Many patients who experience pain from conditions like spondylolisthesis, sciatica, ruptured discs or disc protrusions have found braces helpful in relieving pain. Braces help bear part of the mechanical load caused by gravity. Braces come in a wide selection of styles and materials, and will vary based on the level of the spine that is affected.

• Rigid back braces are braces made of plastic and can reduce the mobility of the spine by up to 50 percent. The majority of rigid back braces support the lumbosacral area, meaning they stabilize the lumbar (lower) and sacral (pelvic) regions of the spine. This brace type is usually only recommended following major lumbar surgery, such as open spinal fusion. Occasionally, rigid “collars” are used to stabilize the neck after cervical surgery.
• Soft back braces are also called “corset” braces. These braces are the most popular type because of their elasticity and light weight. These braces can take the form of short “belts” that focus on the lumbar spine, or they can be very wide, with straps that go over the shoulders, if thoracic (middle back) spine support is needed.

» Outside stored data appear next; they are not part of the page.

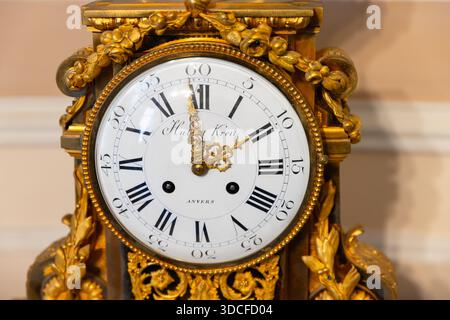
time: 1:58
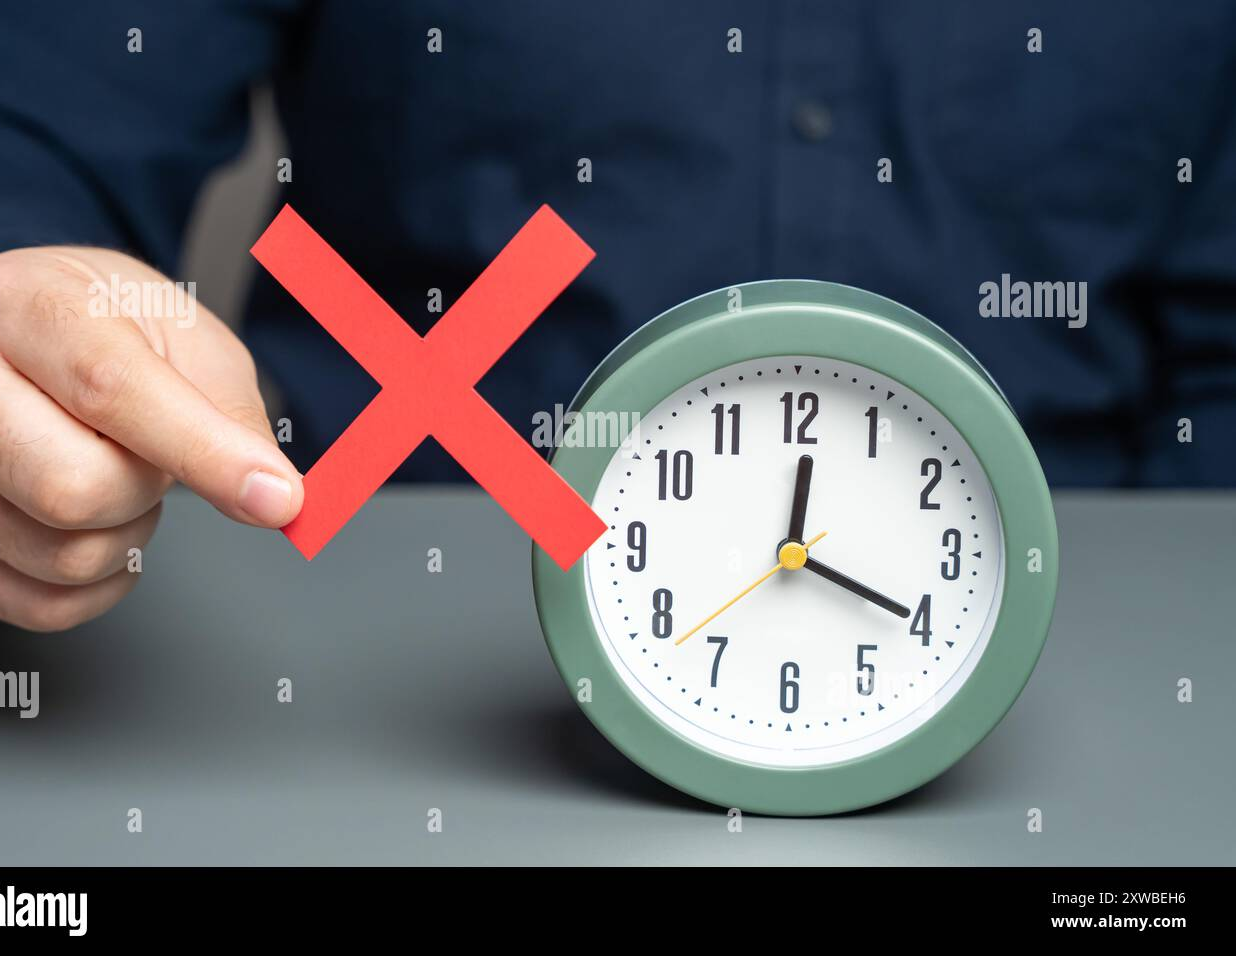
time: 12:19
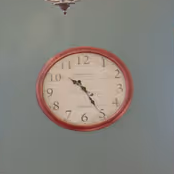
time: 10:25
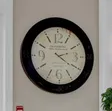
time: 2:20
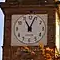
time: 11:03
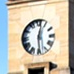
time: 12:29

Combining braces with other nonsurgical treatments

You should always consult your physician for a proper diagnosis before deciding to integrate a back brace into your treatment regimen. In some cases, limiting motion of a section of the spine can actually cause an increase in problems, such as loss of flexibility, reduced circulation and stiffness. If your physician recommends so, it may be beneficial to wear a brace only in situations where further injury could occur and to remove it during controlled, low-impact exercises that can aid in spine healing. If your physician does suggest a brace, ask him or her if you should use it in conjunction with pain medication and other forms of nonsurgical treatment, such as hot and cold therapy, TENS, massage, traction, aquatic therapy, or biofeedback.